This project is part of the Machine Learning School program.
- The Penguins in Production notebook: An Amazon SageMaker pipeline hosting a multi-class classification model for the Penguins dataset.
- The Pipeline of Digits notebook: A starting notebook for solving the "Pipeline of Digits" assignment.
The goal of this session is to build a simple SageMaker Pipeline with one step to preprocess the Penguins dataset. We'll use a Processing Step with a SKLearnProcessor to execute a preprocessing script.
-
If you can't access an existing AWS Account, set up a new account. Create a user that belongs to the "administrators" User Group. Ensure you use MFA (Multi-Factor Authentication).
-
Set up an Amazon SageMaker domain. Create a new execution role and ensure it has access to the S3 bucket you'll use during this class. You can also specify "Any S3 bucket" if you want this role to access every S3 bucket in your AWS account.
-
Create a GitHub repository and clone it from inside SageMaker Studio. You'll use this repository to store the code used during this program.
-
Configure your SageMaker Studio session to store your name and email address and cache your credentials. You can use the following commands from a Terminal window:
$ git config --global user.name "John Doe"

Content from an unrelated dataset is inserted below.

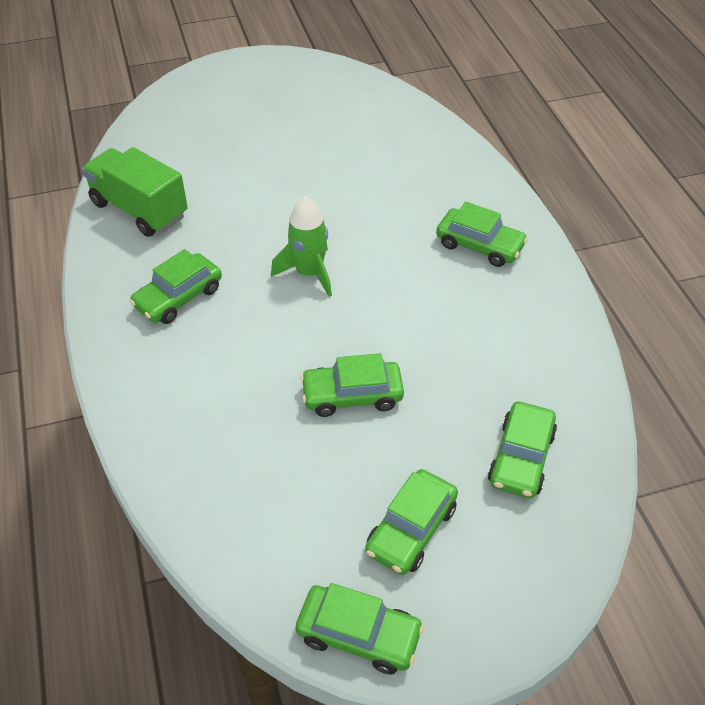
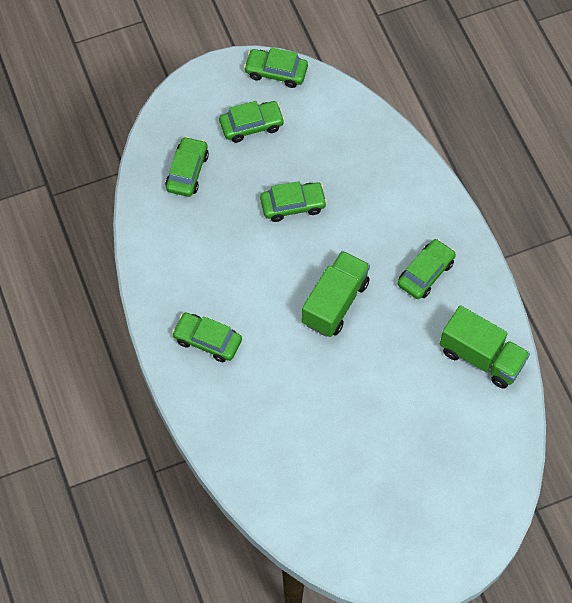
camera: 175 degrees right, 15 degrees up
(309, 273) = (335, 302): green rocket -> green truck
(411, 529) = (251, 125): green car -> green car turned 45 degrees clockwise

$ git config --global user.email johndoe@example.com
$ git config --global credential.helper store
-
Throughout the course, you will work on the "Pipeline of Digits" project with the goal of seting up a SageMaker pipeline for a simple computer vision project. For this assignment, open the
mnist.ipynb
notebook and follow the instructions to prepare the dataset for the project. -
Setup a SageMaker pipeline for the "Pipeline of Digits" project. Create a Processing Step where you split the MNIST dataset into a train and a test set.